"""
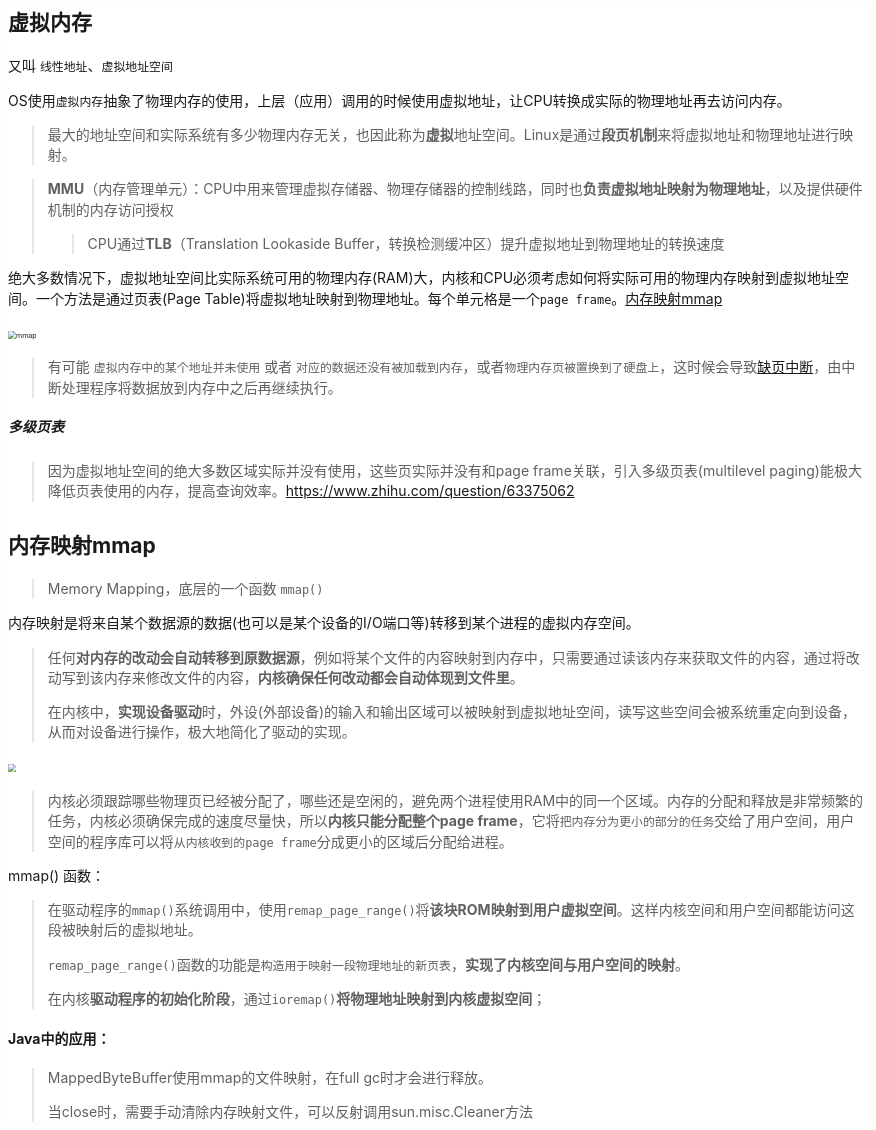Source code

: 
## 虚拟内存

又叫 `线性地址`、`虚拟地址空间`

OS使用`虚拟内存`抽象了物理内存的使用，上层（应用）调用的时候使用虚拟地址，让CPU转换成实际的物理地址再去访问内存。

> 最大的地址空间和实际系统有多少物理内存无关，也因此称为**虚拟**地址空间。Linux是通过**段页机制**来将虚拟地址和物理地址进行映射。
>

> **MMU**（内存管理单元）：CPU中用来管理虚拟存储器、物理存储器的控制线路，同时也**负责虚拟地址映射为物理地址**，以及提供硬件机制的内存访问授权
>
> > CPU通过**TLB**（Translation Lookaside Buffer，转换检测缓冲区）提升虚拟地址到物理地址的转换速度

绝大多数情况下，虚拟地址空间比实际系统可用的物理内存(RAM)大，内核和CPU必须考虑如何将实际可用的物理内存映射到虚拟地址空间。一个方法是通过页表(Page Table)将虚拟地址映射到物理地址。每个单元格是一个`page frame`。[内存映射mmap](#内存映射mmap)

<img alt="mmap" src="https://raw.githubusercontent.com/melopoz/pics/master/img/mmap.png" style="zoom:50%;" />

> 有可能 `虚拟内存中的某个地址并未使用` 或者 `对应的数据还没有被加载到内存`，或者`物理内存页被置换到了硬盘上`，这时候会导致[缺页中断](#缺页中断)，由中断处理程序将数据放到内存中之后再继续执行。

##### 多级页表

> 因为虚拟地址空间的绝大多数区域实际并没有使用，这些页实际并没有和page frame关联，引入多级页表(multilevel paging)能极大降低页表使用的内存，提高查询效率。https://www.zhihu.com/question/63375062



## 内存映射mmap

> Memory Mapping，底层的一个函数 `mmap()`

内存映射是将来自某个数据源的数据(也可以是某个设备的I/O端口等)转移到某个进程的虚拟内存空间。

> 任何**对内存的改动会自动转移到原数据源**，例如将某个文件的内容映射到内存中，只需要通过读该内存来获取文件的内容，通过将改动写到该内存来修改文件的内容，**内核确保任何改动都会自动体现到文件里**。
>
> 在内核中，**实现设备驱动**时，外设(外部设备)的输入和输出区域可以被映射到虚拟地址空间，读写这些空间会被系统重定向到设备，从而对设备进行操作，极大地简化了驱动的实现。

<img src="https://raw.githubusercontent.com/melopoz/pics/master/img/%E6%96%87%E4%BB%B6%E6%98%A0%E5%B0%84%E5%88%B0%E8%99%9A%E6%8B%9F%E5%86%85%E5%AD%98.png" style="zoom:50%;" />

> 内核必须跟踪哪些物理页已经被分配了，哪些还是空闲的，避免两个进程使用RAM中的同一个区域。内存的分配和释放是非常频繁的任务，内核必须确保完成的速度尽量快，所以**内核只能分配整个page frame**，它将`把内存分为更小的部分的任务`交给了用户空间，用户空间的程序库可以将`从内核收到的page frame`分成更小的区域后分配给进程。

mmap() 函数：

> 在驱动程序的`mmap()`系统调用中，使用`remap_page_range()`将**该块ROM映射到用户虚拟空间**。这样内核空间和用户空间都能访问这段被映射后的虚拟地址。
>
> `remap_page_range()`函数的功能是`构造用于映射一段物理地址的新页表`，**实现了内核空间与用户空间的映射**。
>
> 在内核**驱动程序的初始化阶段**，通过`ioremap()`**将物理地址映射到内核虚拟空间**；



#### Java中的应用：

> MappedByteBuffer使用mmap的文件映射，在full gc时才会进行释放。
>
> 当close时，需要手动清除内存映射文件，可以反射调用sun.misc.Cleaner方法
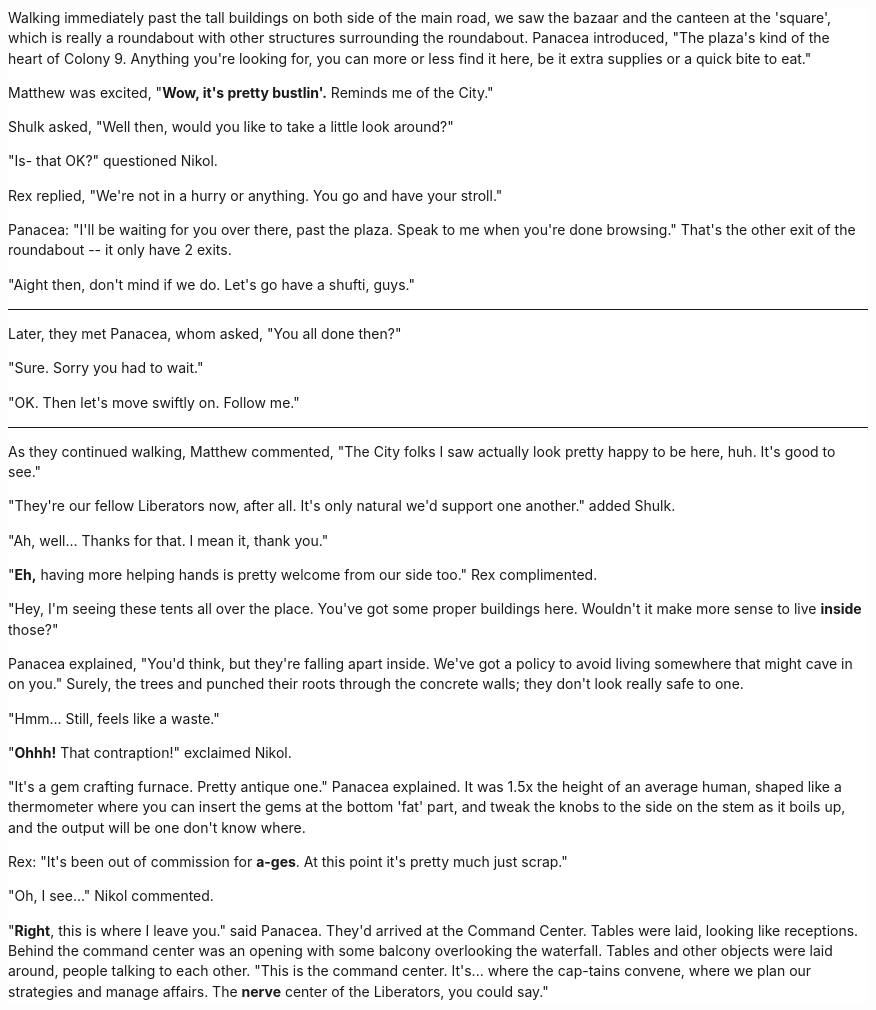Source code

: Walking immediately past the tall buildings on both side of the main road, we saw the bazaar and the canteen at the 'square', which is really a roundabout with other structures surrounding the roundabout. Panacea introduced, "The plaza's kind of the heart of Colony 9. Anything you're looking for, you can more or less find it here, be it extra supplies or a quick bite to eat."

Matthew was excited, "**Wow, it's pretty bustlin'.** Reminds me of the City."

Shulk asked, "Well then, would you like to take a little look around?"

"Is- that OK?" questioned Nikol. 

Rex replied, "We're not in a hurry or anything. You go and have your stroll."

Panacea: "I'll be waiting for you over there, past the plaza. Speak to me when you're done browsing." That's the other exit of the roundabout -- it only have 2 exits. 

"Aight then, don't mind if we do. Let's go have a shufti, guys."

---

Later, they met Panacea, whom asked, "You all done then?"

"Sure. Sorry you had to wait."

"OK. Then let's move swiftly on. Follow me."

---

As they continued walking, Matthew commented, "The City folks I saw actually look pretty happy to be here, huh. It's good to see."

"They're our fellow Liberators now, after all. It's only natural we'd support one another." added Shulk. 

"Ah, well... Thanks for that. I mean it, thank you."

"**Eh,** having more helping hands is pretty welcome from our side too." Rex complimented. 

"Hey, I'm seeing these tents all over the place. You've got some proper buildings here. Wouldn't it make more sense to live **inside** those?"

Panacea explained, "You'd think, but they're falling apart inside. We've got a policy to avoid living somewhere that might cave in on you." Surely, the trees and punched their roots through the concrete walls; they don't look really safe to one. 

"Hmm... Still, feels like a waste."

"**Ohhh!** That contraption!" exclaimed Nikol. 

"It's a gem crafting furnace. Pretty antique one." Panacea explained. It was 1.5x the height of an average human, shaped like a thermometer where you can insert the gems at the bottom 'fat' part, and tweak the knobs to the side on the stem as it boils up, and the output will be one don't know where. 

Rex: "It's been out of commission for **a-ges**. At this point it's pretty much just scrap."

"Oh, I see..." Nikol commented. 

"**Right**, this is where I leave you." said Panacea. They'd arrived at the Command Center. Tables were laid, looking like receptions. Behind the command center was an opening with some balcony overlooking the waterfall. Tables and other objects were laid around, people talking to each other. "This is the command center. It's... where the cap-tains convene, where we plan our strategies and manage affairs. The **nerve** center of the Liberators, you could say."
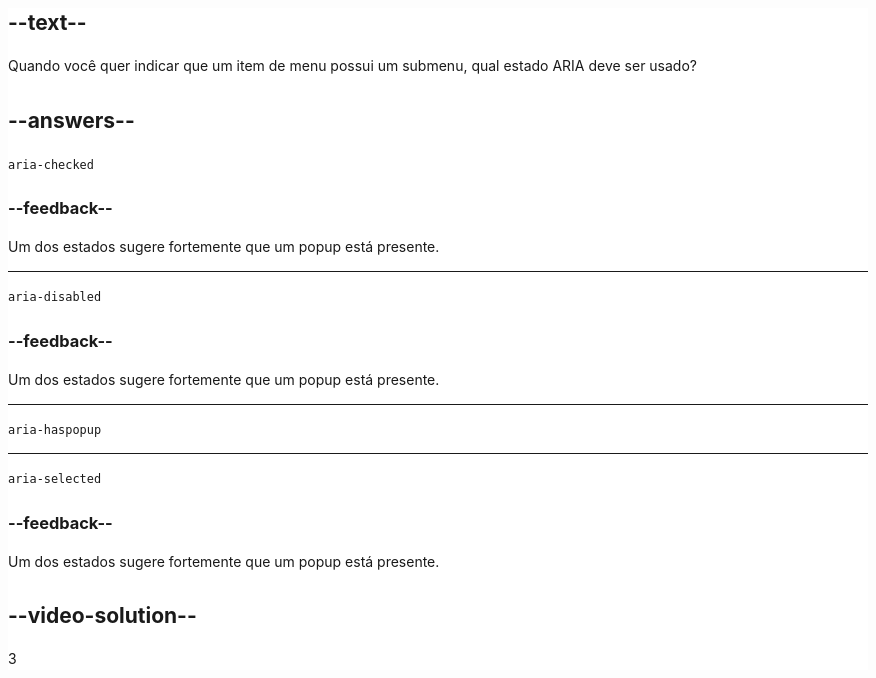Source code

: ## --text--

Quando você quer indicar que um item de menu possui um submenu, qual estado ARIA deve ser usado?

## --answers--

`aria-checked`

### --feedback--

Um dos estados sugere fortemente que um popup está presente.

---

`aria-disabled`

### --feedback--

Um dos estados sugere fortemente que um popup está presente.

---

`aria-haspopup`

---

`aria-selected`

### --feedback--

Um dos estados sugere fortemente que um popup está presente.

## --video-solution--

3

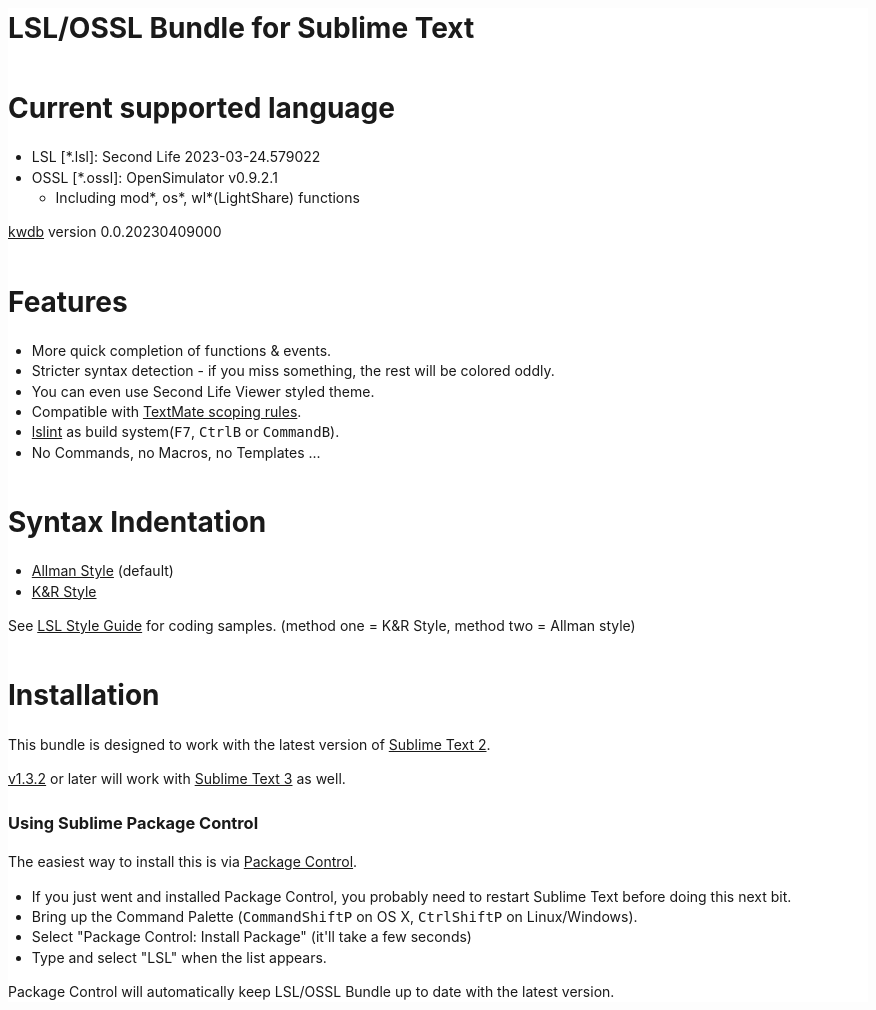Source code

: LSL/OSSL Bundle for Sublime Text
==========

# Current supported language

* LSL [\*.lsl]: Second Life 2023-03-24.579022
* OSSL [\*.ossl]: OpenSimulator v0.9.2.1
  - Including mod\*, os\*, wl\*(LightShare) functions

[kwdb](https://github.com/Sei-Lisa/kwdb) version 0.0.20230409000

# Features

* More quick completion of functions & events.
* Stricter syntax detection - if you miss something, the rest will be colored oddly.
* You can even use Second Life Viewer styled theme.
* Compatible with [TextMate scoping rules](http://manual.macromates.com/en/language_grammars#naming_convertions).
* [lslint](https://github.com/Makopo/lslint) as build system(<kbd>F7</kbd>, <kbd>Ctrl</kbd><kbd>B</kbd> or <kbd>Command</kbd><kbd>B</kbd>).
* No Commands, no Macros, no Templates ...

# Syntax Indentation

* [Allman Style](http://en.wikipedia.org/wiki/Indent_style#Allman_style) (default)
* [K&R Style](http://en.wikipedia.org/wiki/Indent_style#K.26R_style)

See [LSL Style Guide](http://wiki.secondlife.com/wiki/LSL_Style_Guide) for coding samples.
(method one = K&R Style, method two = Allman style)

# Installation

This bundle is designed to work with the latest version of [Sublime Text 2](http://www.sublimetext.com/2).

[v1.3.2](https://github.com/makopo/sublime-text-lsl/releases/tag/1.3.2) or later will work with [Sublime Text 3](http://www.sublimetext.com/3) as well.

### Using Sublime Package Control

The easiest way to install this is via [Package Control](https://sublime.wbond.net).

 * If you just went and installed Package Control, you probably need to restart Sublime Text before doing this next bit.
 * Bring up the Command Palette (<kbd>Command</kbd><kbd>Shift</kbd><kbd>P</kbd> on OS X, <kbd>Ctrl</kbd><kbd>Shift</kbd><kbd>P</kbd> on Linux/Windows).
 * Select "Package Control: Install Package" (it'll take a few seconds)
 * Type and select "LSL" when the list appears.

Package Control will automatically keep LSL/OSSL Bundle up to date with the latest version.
"""
**Requirement:**
Give back exactly the lines of the listing above that run from the line with "for Sublime Text" to the line with "This bundle is", inclusive.

**Your solution:**
: LSL/OSSL Bundle for Sublime Text
==========

# Current supported language

* LSL [\*.lsl]: Second Life 2023-03-24.579022
* OSSL [\*.ossl]: OpenSimulator v0.9.2.1
  - Including mod\*, os\*, wl\*(LightShare) functions

[kwdb](https://github.com/Sei-Lisa/kwdb) version 0.0.20230409000

# Features

* More quick completion of functions & events.
* Stricter syntax detection - if you miss something, the rest will be colored oddly.
* You can even use Second Life Viewer styled theme.
* Compatible with [TextMate scoping rules](http://manual.macromates.com/en/language_grammars#naming_convertions).
* [lslint](https://github.com/Makopo/lslint) as build system(<kbd>F7</kbd>, <kbd>Ctrl</kbd><kbd>B</kbd> or <kbd>Command</kbd><kbd>B</kbd>).
* No Commands, no Macros, no Templates ...

# Syntax Indentation

* [Allman Style](http://en.wikipedia.org/wiki/Indent_style#Allman_style) (default)
* [K&R Style](http://en.wikipedia.org/wiki/Indent_style#K.26R_style)

See [LSL Style Guide](http://wiki.secondlife.com/wiki/LSL_Style_Guide) for coding samples.
(method one = K&R Style, method two = Allman style)

# Installation

This bundle is designed to work with the latest version of [Sublime Text 2](http://www.sublimetext.com/2).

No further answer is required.